Современные националисты знают, в чем заключаются положительные атрибуты русскости; но, как и их предшественникам в XIX веке, им нужно обозначить обладателя этих атрибутов. Если большинство русских интеллектуалов обязано (и всегда было обязано) своими идеями, философией и самими понятиями, в которых они обсуждаются, Западу (то есть воплощению всего чуждого русскому духу) – следовательно, они не могут обладать истинно русскими качествами. В середине XIX века славянофилы нашли идеальную сущность, которая могла бы воплощать эти ценности, в «народе», и провозгласили «русское крестьянство» «знаменосцем нации» [Greenfeld 1992: 258]. Сегодня туже роль играет провинция.
«Народ» составлял «существенный элемент славянофильской утопии» [Walicki 1975: 231], и о нем было принято говорить в возвышенных, хотя и абстрактных терминах сохранения традиций и противостояния внешним влияниям. Эта утопия помещалась в прошлом допетровской Руси, представляемой как идеализированное общество; центром ее была крестьянская община, живущая в соответствии с традициями и принципами соборности. Писатель Константин Аксаков, один из самых страстных приверженцев славянофильской «народомании» [Walicki 1975: 267], неоднократно противопоставлял образованную публику, все существование которой основывалось на заимствованных идеях и ценностях, с одной стороны, и «народ», сохранивший подлинную русскость, с другой. «Простой народ есть основание всего общественного здания страны. И источник вещественного благосостояния, и источник внешнего могущества, источник внутренней силы и жизни, и наконец, мысль всей страны пребывают в простом народе» [Аксаков 2009: 296]. Крестьянская община особенно привлекала славянофилов, воспринимавших ее как воплощение принципов общественной собственности и образа жизни, прямо противоположного западному индивидуализму [Rabow-Edling 2006]. Образованные и прозападные круги России не соответствовали этому стандарту; таким образом, их отчуждение от народа стало насущной проблемой русской мысли.
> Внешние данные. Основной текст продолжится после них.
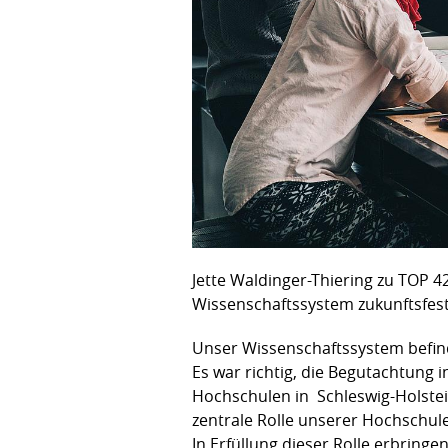
Jette Waldinger-Thiering zu TOP 4
Wissenschaftssystem zukunftsfest
Unser Wissenschaftssystem befin
Es war richtig, die Begutachtung 
Hochschulen in Schleswig-Holstein
zentrale Rolle unserer Hochschulen
In Erfüllung dieser Rolle erbringe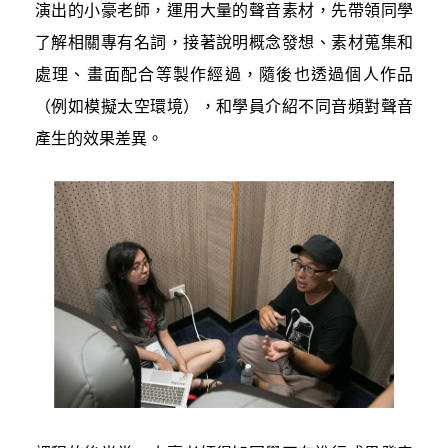
演出的小豪老師，運用大量的聲音素材，先帶領同學
了解相關專有名詞，接著說明概念發想、素材蒐集和
處理、畫面配合等製作經過，隨後也透過個人作品
（例如模擬太空環境），和學員介紹不同音頻對聲音
產生的效果差異。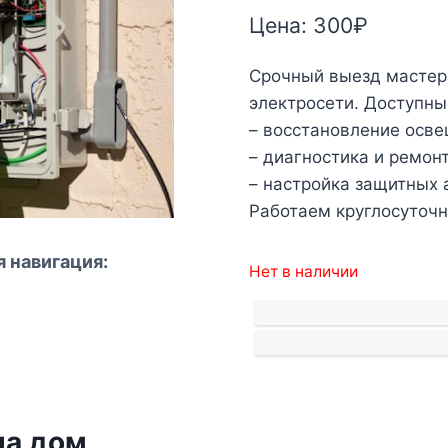
Цена:
300
₽
Срочный выезд мастер
электросети. Доступные
– восстановление осве
– диагностика и ремон
– настройка защитных 
Работаем круглосуточн
 навигация:
Нет в наличии
на дом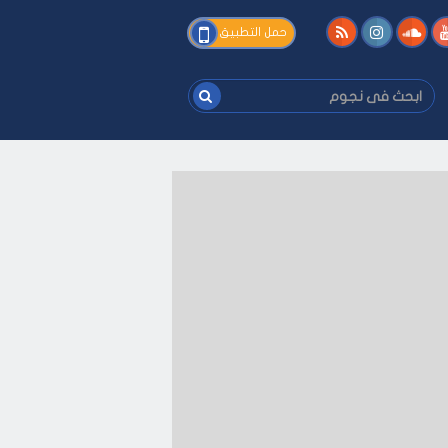
فى
حمل التطبيق
نجوم
ابحث
فى
نجوم
-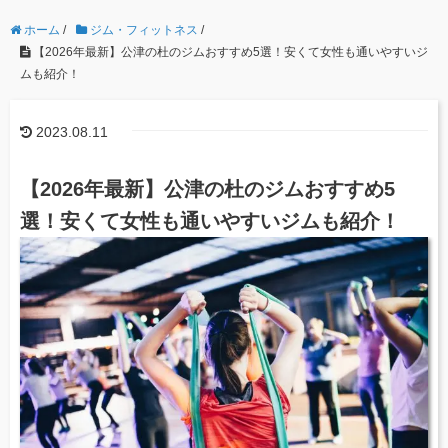
ホーム
/
ジム・フィットネス
/
【2026年最新】公津の杜のジムおすすめ5選！安くて女性も通いやすいジ
ムも紹介！
2023.08.11
【2026年最新】公津の杜のジムおすすめ5
選！安くて女性も通いやすいジムも紹介！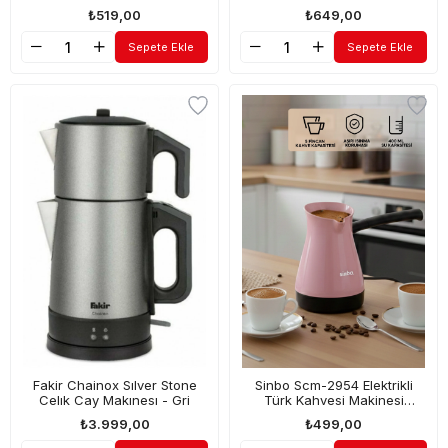
₺519,00
₺649,00
Sepete Ekle
Sepete Ekle
Fakir Chainox Sılver Stone
Sinbo Scm-2954 Elektrikli
Celık Cay Makınesı - Gri
Türk Kahvesi Makinesi
Cezve Pembe
₺3.999,00
₺499,00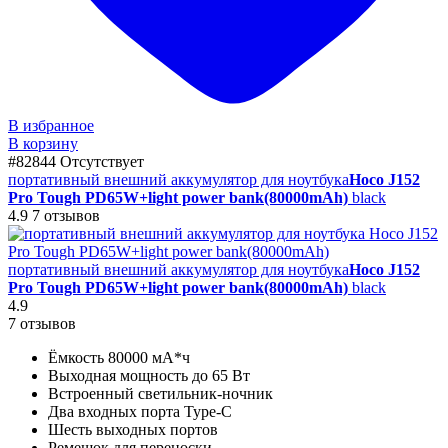
В избранное
В корзину
#82844
Отсутствует
портативный внешний аккумулятор для ноутбука
Hoco J152
Pro Tough PD65W+light power bank(80000mAh)
black
4.9
7 отзывов
портативный внешний аккумулятор для ноутбука
Hoco J152
Pro Tough PD65W+light power bank(80000mAh)
black
4.9
7 отзывов
Ёмкость 80000 мА*ч
Выходная мощность до 65 Вт
Встроенный светильник-ночник
Два входных порта Type-C
Шесть выходных портов
Ремешок для переноски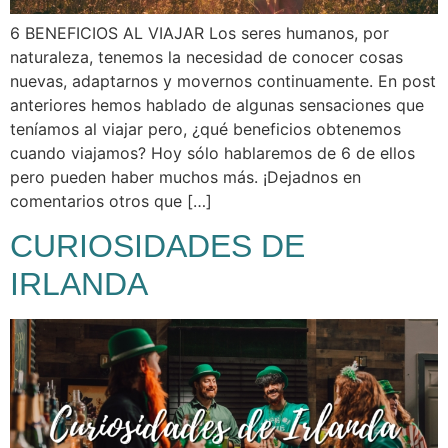
6 BENEFICIOS AL VIAJAR Los seres humanos, por
naturaleza, tenemos la necesidad de conocer cosas
nuevas, adaptarnos y movernos continuamente. En post
anteriores hemos hablado de algunas sensaciones que
teníamos al viajar pero, ¿qué beneficios obtenemos
cuando viajamos? Hoy sólo hablaremos de 6 de ellos
pero pueden haber muchos más. ¡Dejadnos en
comentarios otros que […]
CURIOSIDADES DE
IRLANDA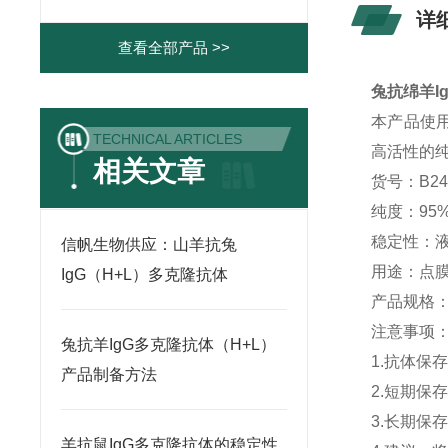
详
查看全部产品 >>
兔抗绵羊I
本产品使
TECHNICAL ARTICLES
高活性的纯
相关文章
货号：B24
纯度：95
稳定性：液
信帆生物供应：山羊抗兔
用途：点膜
IgG（H+L）多克隆抗体
产品规格：1
注意事项
兔抗羊IgG多克隆抗体（H+L）
1.抗体保
产品制备方法
2.短期保
3.长期保
羊抗鼠IgG多克隆抗体的稳定性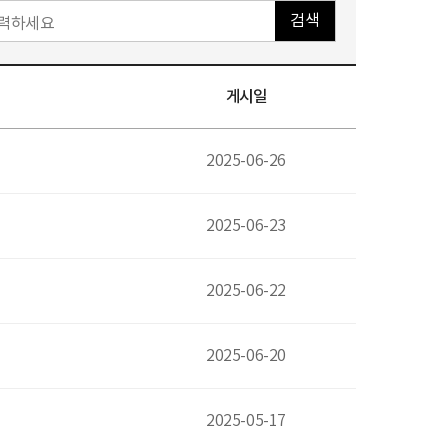
검색
게시일
2025-06-26
2025-06-23
2025-06-22
2025-06-20
2025-05-17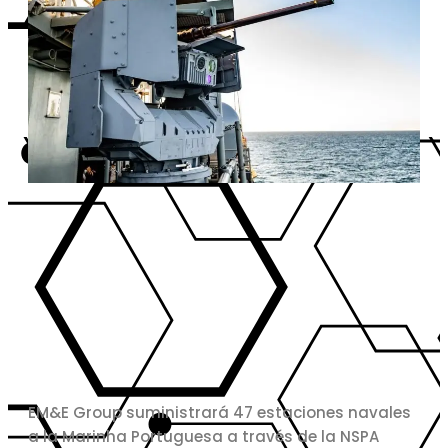
EM&E Group suministrará 47 estaciones navales
a la Marinha Portuguesa a través de la NSPA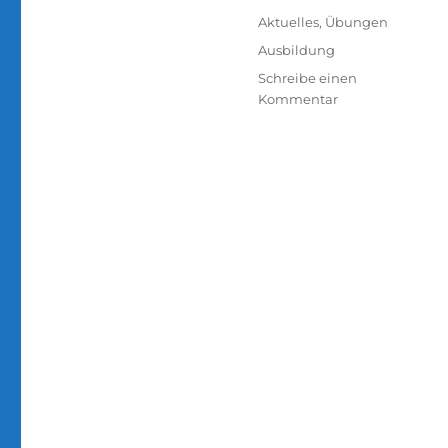
am
Kategorien
Aktuelles
,
Übungen
Schlagwörter
Ausbildung
Schreibe einen
zu
Kommentar
Ausbildung
Technische
Hilfe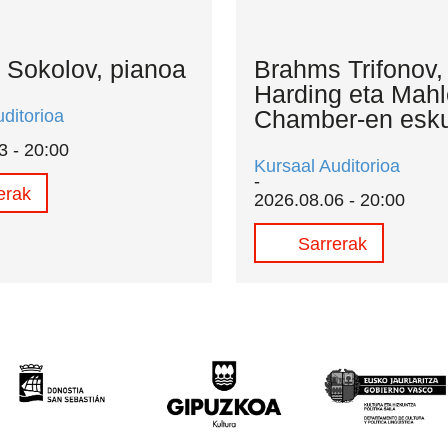
 Sokolov, pianoa
Brahms Trifonov,
Harding eta Mahl
Chamber-en esku
ditorioa
3 - 20:00
Kursaal Auditorioa
erak
2026.08.06 - 20:00
Sarrerak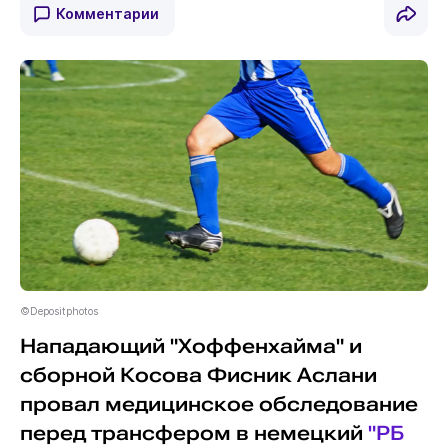
Комментарии
©Depositphotos
Нападающий "Хоффенхайма" и
сборной Косова Фисник Аслани
провал медицинское обследование
перед трансфером в немецкий
"РБ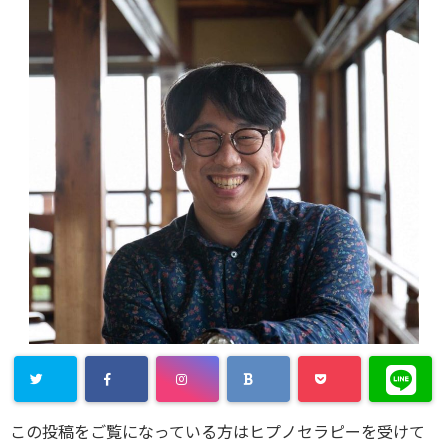
この投稿をご覧になっている方はヒプノセラピーを受けて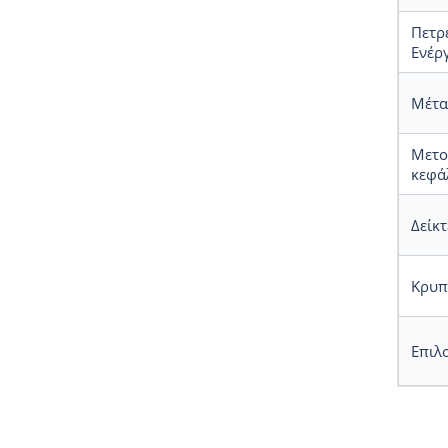
Πετρέ
Ενέρ
Μέτα
Μετοχ
κεφά
Δείκτ
Κρυπ
Επιλ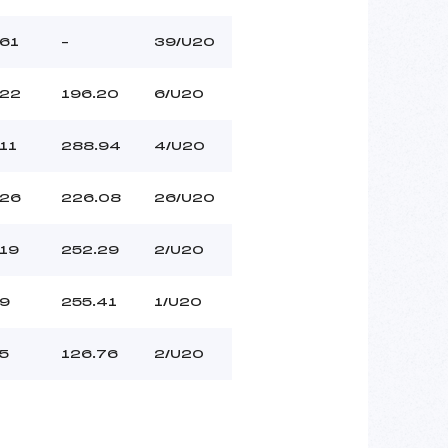
61
–
39/U20
22
196.20
6/U20
11
288.94
4/U20
26
226.08
26/U20
19
252.29
2/U20
9
255.41
1/U20
5
126.76
2/U20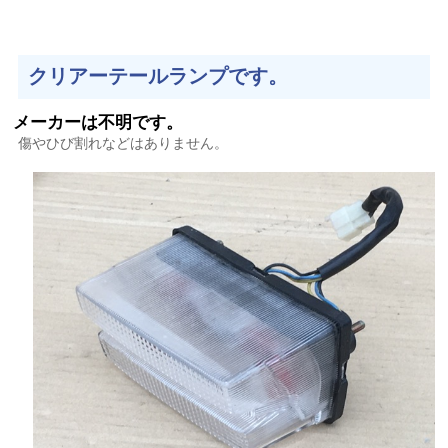
クリアーテールランプです。
メーカーは不明です。
傷やひび割れなどはありません。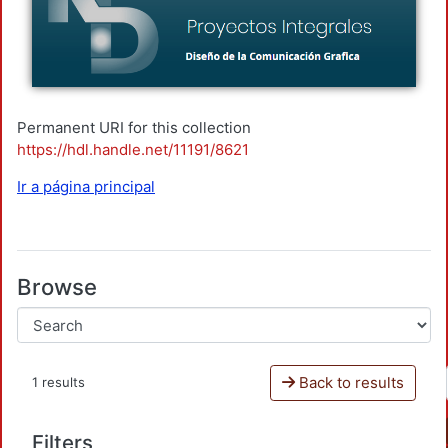
Permanent URI for this collection
https://hdl.handle.net/11191/8621
Ir a página principal
Browse
Back to results
1 results
Filters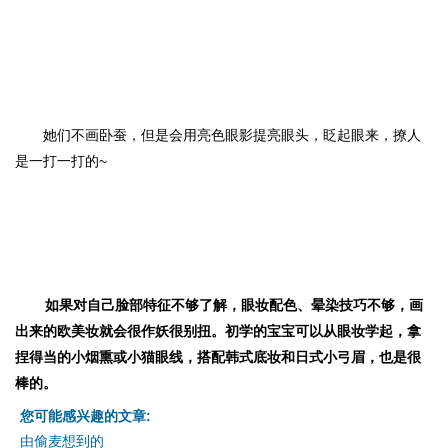
她们不画卧蚕，但是会用亮色眼影提亮眼头，眨起眼来，撩人
是一打一打的~
如果对自己脸部特征不够了解，眼妆配色、晕染技巧不够，画
出来的欧美妆就会很作妖很别扭。初学的宝宝可以从眼妆学起，拿
捏得当的小烟熏或小猫眼线，搭配韩式底妆和日式小弓眉，也是很
棒的。
您可能感兴趣的文章:
由偷麦想到的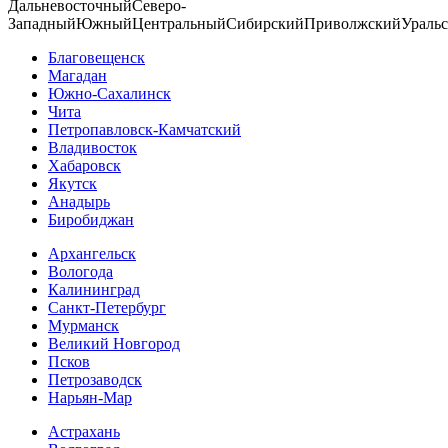
Дальневосточный
Северо-
Западный
Южный
Центральный
Сибирский
Приволжский
Ураль
Благовещенск
Магадан
Южно-Сахалинск
Чита
Петропавловск-Камчатский
Владивосток
Хабаровск
Якутск
Анадырь
Биробиджан
Архангельск
Вологода
Калининград
Санкт-Петербург
Мурманск
Великий Новгород
Псков
Петрозаводск
Нарьян-Мар
Астрахань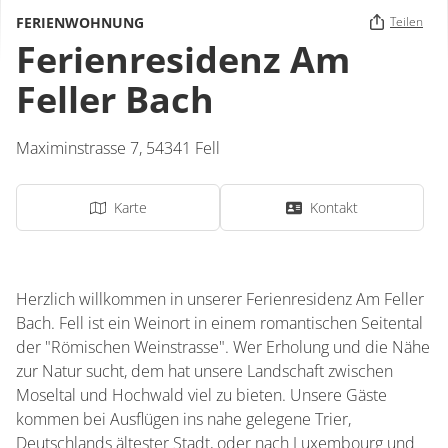
FERIENWOHNUNG
Teilen
Ferienresidenz Am
Feller Bach
Maximinstrasse 7,
54341
Fell
Karte
Kontakt
Herzlich willkommen in unserer Ferienresidenz Am Feller
Bach. Fell ist ein Weinort in einem romantischen Seitental
der "Römischen Weinstrasse". Wer Erholung und die Nähe
zur Natur sucht, dem hat unsere Landschaft zwischen
Moseltal und Hochwald viel zu bieten. Unsere Gäste
kommen bei Ausflügen ins nahe gelegene Trier,
Deutschlands ältester Stadt, oder nach Luxembourg und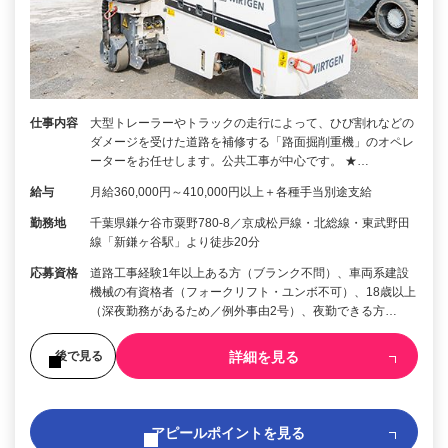
仕事内容
大型トレーラーやトラックの走行によって、ひび割れなどの
ダメージを受けた道路を補修する「路面掘削重機」のオペレ
ーターをお任せします。公共工事が中心です。 ★…
給与
月給360,000円～410,000円以上＋各種手当別途支給
勤務地
千葉県鎌ケ谷市粟野780-8／京成松戸線・北総線・東武野田
線「新鎌ヶ谷駅」より徒歩20分
応募資格
道路工事経験1年以上ある方（ブランク不問）、車両系建設
機械の有資格者（フォークリフト・ユンボ不可）、18歳以上
（深夜勤務があるため／例外事由2号）、夜勤できる方…
詳細を見る
後で見る
アピールポイントを見る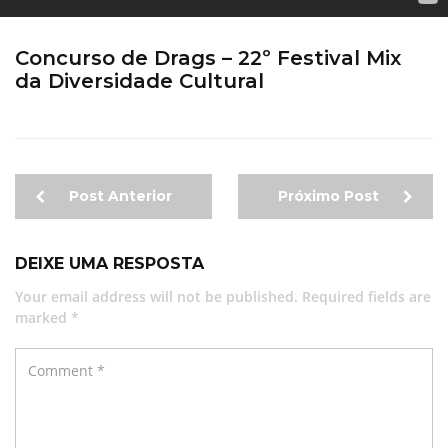
Concurso de Drags – 22º Festival Mix
da Diversidade Cultural
Post Anterior
Próximo Post
DEIXE UMA RESPOSTA
Your email address will not be published. Required fields are
marked *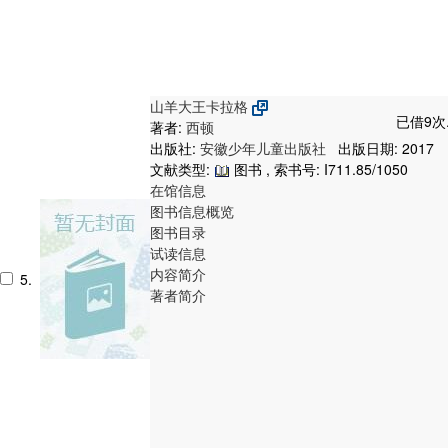
山羊大王卡拉格
已借9次
著者:
西顿
出版社:
安徽少年儿童出版社
出版日期: 2017
文献类型:
图书 , 索书号:
I711.85/1050
在馆信息
图书信息概览
图书目录
试读信息
内容简介
5.
著者简介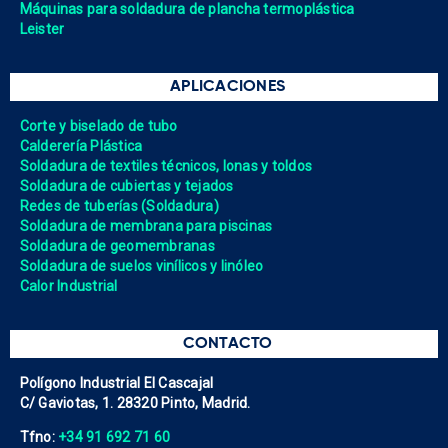
Máquinas para soldadura de plancha termoplástica
Leister
APLICACIONES
Corte y biselado de tubo
Calderería Plástica
Soldadura de textiles técnicos, lonas y toldos
Soldadura de cubiertas y tejados
Redes de tuberías (Soldadura)
Soldadura de membrana para piscinas
Soldadura de geomembranas
Soldadura de suelos vinílicos y linóleo
Calor Industrial
CONTACTO
Polígono Industrial El Cascajal
C/ Gaviotas, 1. 28320 Pinto, Madrid.
Tfno:
+34 91 692 71 60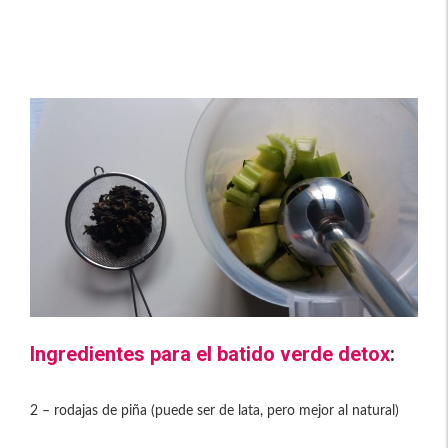
Ingredientes para el batido verde detox
:
2 – rodajas de piña (puede ser de lata, pero mejor al natural)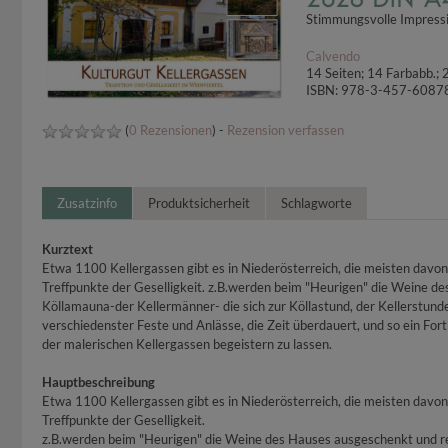
Stimmungsvolle Impressi
Calvendo
14 Seiten; 14 Farbabb.
ISBN: 978-3-457-6087
(
0 Rezensionen
) -
Rezension verfassen
Zusatzinfo
Produktsicherheit
Schlagworte
Kurztext
Etwa 1100 Kellergassen gibt es in Niederösterreich, die meisten davon 
Treffpunkte der Geselligkeit. z.B.werden beim "Heurigen" die Weine de
Köllamauna-der Kellermänner- die sich zur Köllastund, der Kellerstunde
verschiedenster Feste und Anlässe, die Zeit überdauert, und so ein Fo
der malerischen Kellergassen begeistern zu lassen.
Hauptbeschreibung
Etwa 1100 Kellergassen gibt es in Niederösterreich, die meisten davon 
Treffpunkte der Geselligkeit.
z.B.werden beim "Heurigen" die Weine des Hauses ausgeschenkt und reg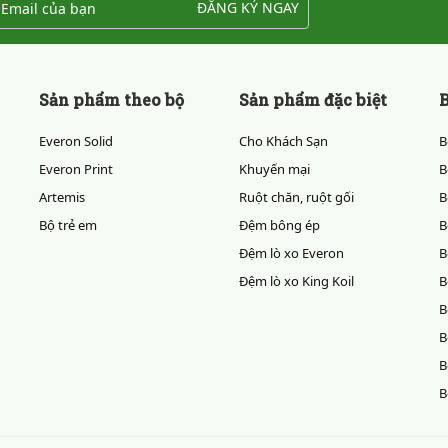
ĐĂNG KÝ NGAY
Sản phẩm theo bộ
Sản phẩm đặc biệt
B
Everon Solid
Cho Khách Sạn
B
Everon Print
Khuyến mại
B
Artemis
Ruột chăn, ruột gối
B
Bộ trẻ em
Đệm bông ép
B
Đệm lò xo Everon
B
Đệm lò xo King Koil
B
B
B
B
B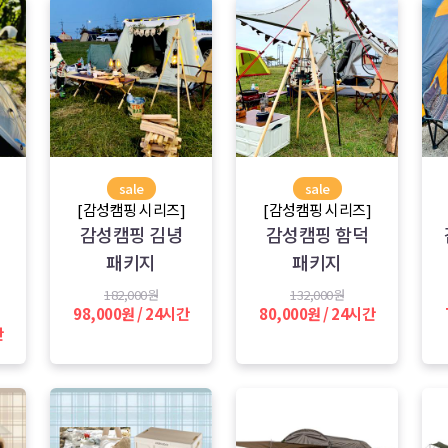
sale
sale
[감성캠핑 시리즈]
[감성캠핑 시리즈]
감성캠핑 김녕
감성캠핑 함덕
패키지
패키지
182,000원
132,000원
98,000원 / 24시간
80,000원 / 24시간
간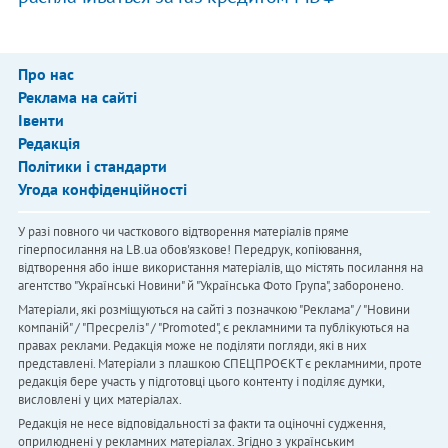
Про нас
Реклама на сайті
Івенти
Редакція
Політики і стандарти
Угода конфіденційності
У разі повного чи часткового відтворення матеріалів пряме
гіперпосилання на LB.ua обов'язкове! Передрук, копіювання,
відтворення або інше використання матеріалів, що містять посилання на
агентство "Українськi Новини" й "Українська Фото Група", заборонено.
Матеріали, які розміщуються на сайті з позначкою "Реклама" / "Новини
компаній" / "Пресреліз" / "Promoted", є рекламними та публікуються на
правах реклами. Редакція може не поділяти погляди, які в них
представлені. Матеріали з плашкою СПЕЦПРОЄКТ є рекламними, проте
редакція бере участь у підготовці цього контенту і поділяє думки,
висловлені у цих матеріалах.
Редакція не несе відповідальності за факти та оціночні судження,
оприлюднені у рекламних матеріалах. Згідно з українським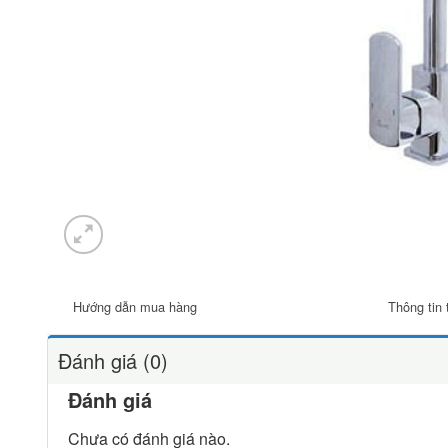
Hướng dẫn mua hàng
Thông tin 
Đánh giá (0)
Đánh giá
Chưa có đánh giá nào.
Ясно, что славянофилы представляли себе «народ» как культурный миф, воображаемый и определяемый как нечто отличное от образованных классов и, как следствие, Запада[14]
. Русская литература изобилует яркими, пусть и не всегда позитивными, образами представителей народа – от карамзинской «бедной Лизы» до крестьян Толстого, Тургенева, Чехова. Однако, при всей своей привлекательности и убедительности, эти персонажи представляют собой лишь авторскую интерпретацию культурного мифа о крестьянстве. Сами крестьяне, как и все подчиненные группы, безмолвствуют, сколько бы красноречивых и благонамеренных господ от их имени ни высказывалось.Федора Достоевского так же, как и славянофилов, глубоко тревожило увлечение России Европой. В своих путевых заметках «Зимние записки о летних впечатлениях» (1863) он сокрушается о том, что представители образованной элиты становятся иностранцами на своей собственной земле, и обрушивает свой гнев на «рабское преклонение именно перед европейскими формами цивилизации». Однако, когда Достоевский призывает к «вере в свои собственные, национальные силы» или выражает убеждение, что существует «какое-то химическое соединение человеческого духа с родной землей», он не предлагает никаких разъяснений по поводу того, что же составляет эту силу и связь [Достоевский 1982]. Народ остается неопределенным носителем столь же неопределенной национальной идеи. Записки Достоевского представляют собой упражнение на подстановку: то, что заявлено как впечатления от зарубежья, на самом деле – обсуждение русской национальной идеи в сравнении и по контрасту с тем, что он называет Западом. Здесь же мы видим и упражнение в ресентименте: Достоевский порицает образованную элиту за навязывание России европейских идей и стандартов, тем самым подтверждая, что этого сравнения России не выдержать. Он отказывается принимать Запад за образец и постоянно порочит его. Полушутя, полусерьезно он высказывает предположение, что осуждение Запада – долг русского патриота: «любить родину – значит ругать иностранцев» [Достоевский 1982][15]
.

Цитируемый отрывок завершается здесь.